Court Opinion

ID: 9833344
Source: CourtListenerOpinion
Date Created: 2023-09-01 22:38:10.458671+00
Date Added: 2024-06-11T07:44:01.707479
License: Public Domain

On Motion for Rehearing.
It was not intimated by this court in its former opinion that counsel had been unreasonable in the defenses presented for their client, and we fail to see the sarcasm in the statement that “appellant should not be permitted to evade its liability by a technicality which under the facts of this case is absolutely unjustified.” It was intended as a plain proposition, based on the facts without the least touch of sarcasm. No reflection was intended upon counsel who have the right to use technicalities to aid their clients, but such use will not preclude courts from commenting on the evasion of liability through a technicality on the part of the client. This court finds nothing in the definition of technicality in standard dictionaries that should cause feeling or resentment upon the part of counsel when the word is used to describe a defense made by a client.
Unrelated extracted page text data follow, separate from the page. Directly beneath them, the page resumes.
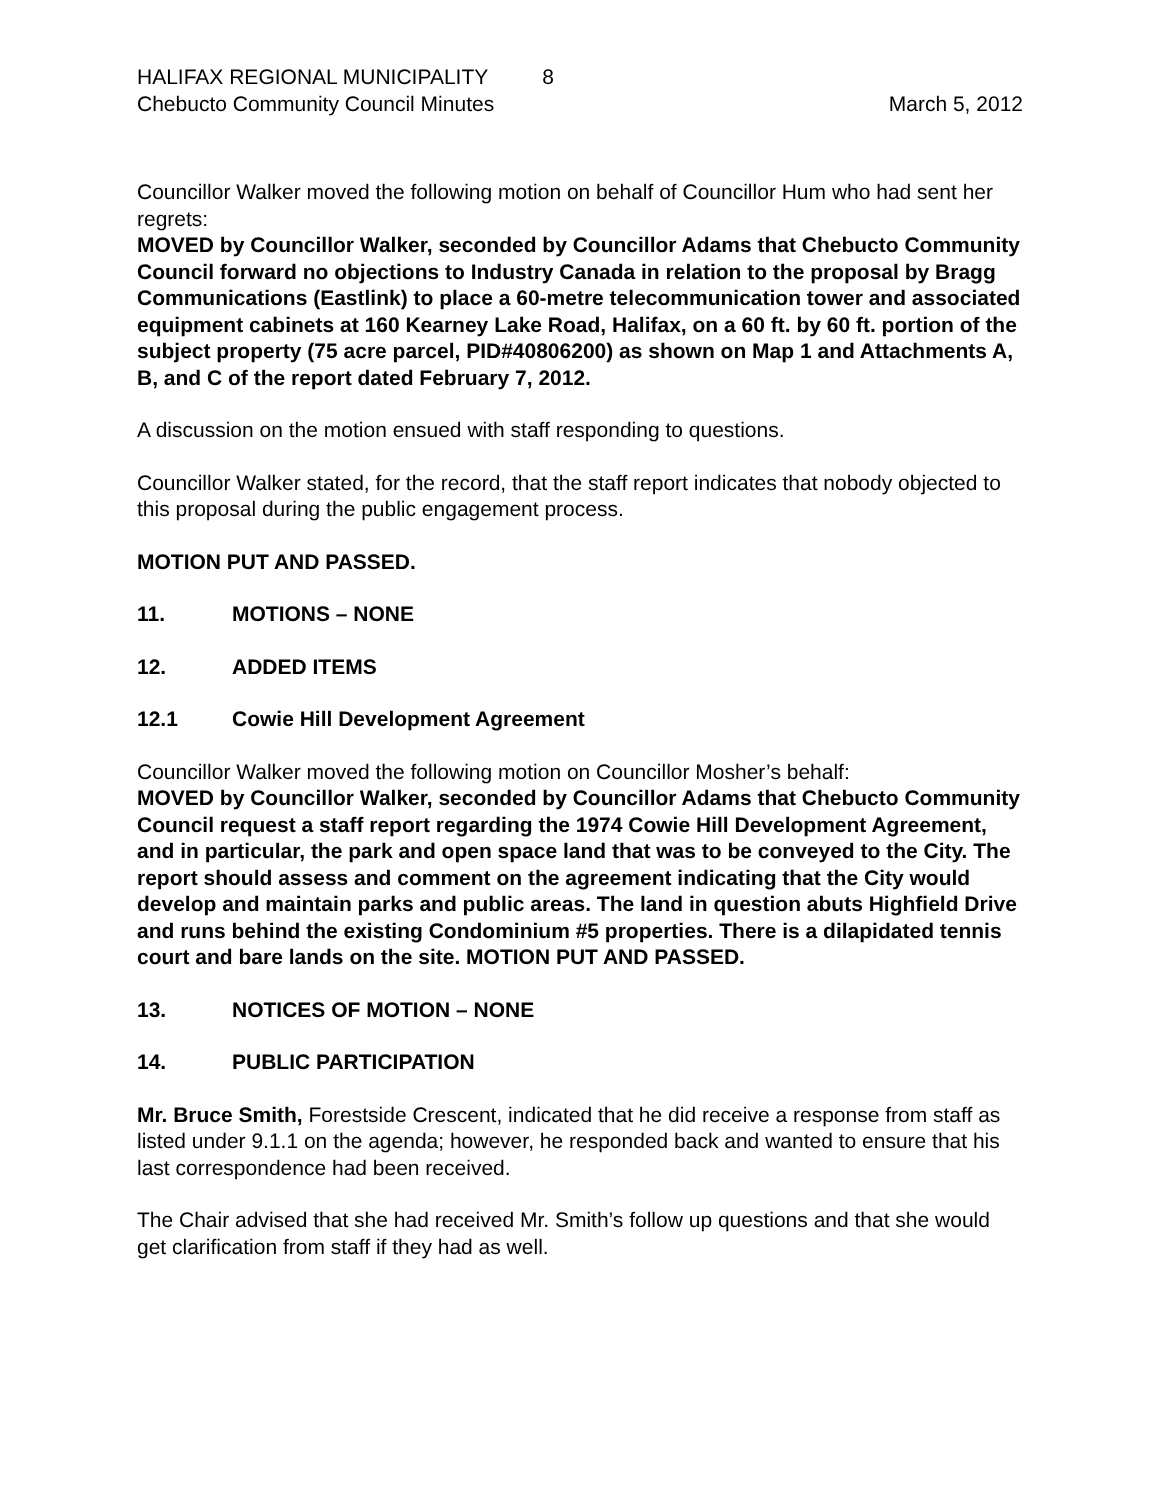HALIFAX REGIONAL MUNICIPALITY 8
Chebucto Community Council Minutes March 5, 2012
Councillor Walker moved the following motion on behalf of Councillor Hum who had sent her regrets:
MOVED by Councillor Walker, seconded by Councillor Adams that Chebucto Community Council forward no objections to Industry Canada in relation to the proposal by Bragg Communications (Eastlink) to place a 60-metre telecommunication tower and associated equipment cabinets at 160 Kearney Lake Road, Halifax, on a 60 ft. by 60 ft. portion of the subject property (75 acre parcel, PID#40806200) as shown on Map 1 and Attachments A, B, and C of the report dated February 7, 2012.
A discussion on the motion ensued with staff responding to questions.
Councillor Walker stated, for the record, that the staff report indicates that nobody objected to this proposal during the public engagement process.
MOTION PUT AND PASSED.
11. MOTIONS – NONE
12. ADDED ITEMS
12.1 Cowie Hill Development Agreement
Councillor Walker moved the following motion on Councillor Mosher’s behalf:
MOVED by Councillor Walker, seconded by Councillor Adams that Chebucto Community Council request a staff report regarding the 1974 Cowie Hill Development Agreement, and in particular, the park and open space land that was to be conveyed to the City. The report should assess and comment on the agreement indicating that the City would develop and maintain parks and public areas. The land in question abuts Highfield Drive and runs behind the existing Condominium #5 properties. There is a dilapidated tennis court and bare lands on the site. MOTION PUT AND PASSED.
13. NOTICES OF MOTION – NONE
14. PUBLIC PARTICIPATION
Mr. Bruce Smith, Forestside Crescent, indicated that he did receive a response from staff as listed under 9.1.1 on the agenda; however, he responded back and wanted to ensure that his last correspondence had been received.
The Chair advised that she had received Mr. Smith’s follow up questions and that she would get clarification from staff if they had as well.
Webster gives no offensive meaning to the word, and Words and Phrases, First Series, says a “technical error” means “merely abstract and *219practically harmless errors.” There is nothing .in that definition that is offensive, or that should arouse any feeling on the part of counsel. We say this in order to remove any suggestion of offense in its use by this ■court. We still think, without intending sarcasm or offense, that the defense that the safe was not broken into because the outer door was not broken, although several locks were broken on inner doors, was a technical defense which the facts did not justify.
The motion for rehearing is overruled.